Beyond patients, CPGP’s focus extends to caregivers, by providing crucial support and education on psychiatric conditions, medication management and non-pharmacological interventions. Specialised caregiver training is also offered, equipping them with the necessary skills to assist with daily care, ultimately improving the well-being of both caregivers and their charges.

Mdm J. K., whose husband has dementia, found it difficult to bring him for medical reviews due to mobility challenges. Upon referral to the CPGP, the CPGP nurses visited the couple at home regularly to check on her husband’s condition, allowing them to minimise visits to the hospital. The CPGP team also provides emotional support and caregiver advice to Mdm J. K.

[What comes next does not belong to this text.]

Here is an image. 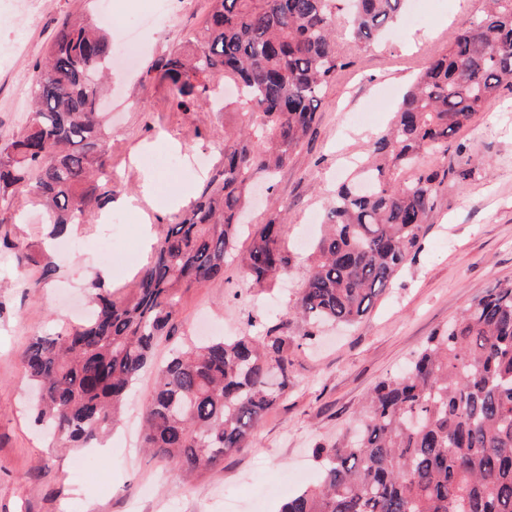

A Multi-Disciplinary Approach

Occupational therapists and physiotherapists within the team also play a vital role by offering practical day-to-day support. They conduct home assessments to ensure a safe living environment, recommend home modifications, and suggest activities that promote physical and mental engagement. The psychologists conduct therapy or behavioural interventions, while the MSWs engage patients and caregivers on financial support and community services. “At the heart of all these social interventions is the concept of person-centred care, as we look at various aspects of an individual’s life and ensure their unique needs are met, thereby improving their quality of life at home,” says Clin Asst Prof Mok.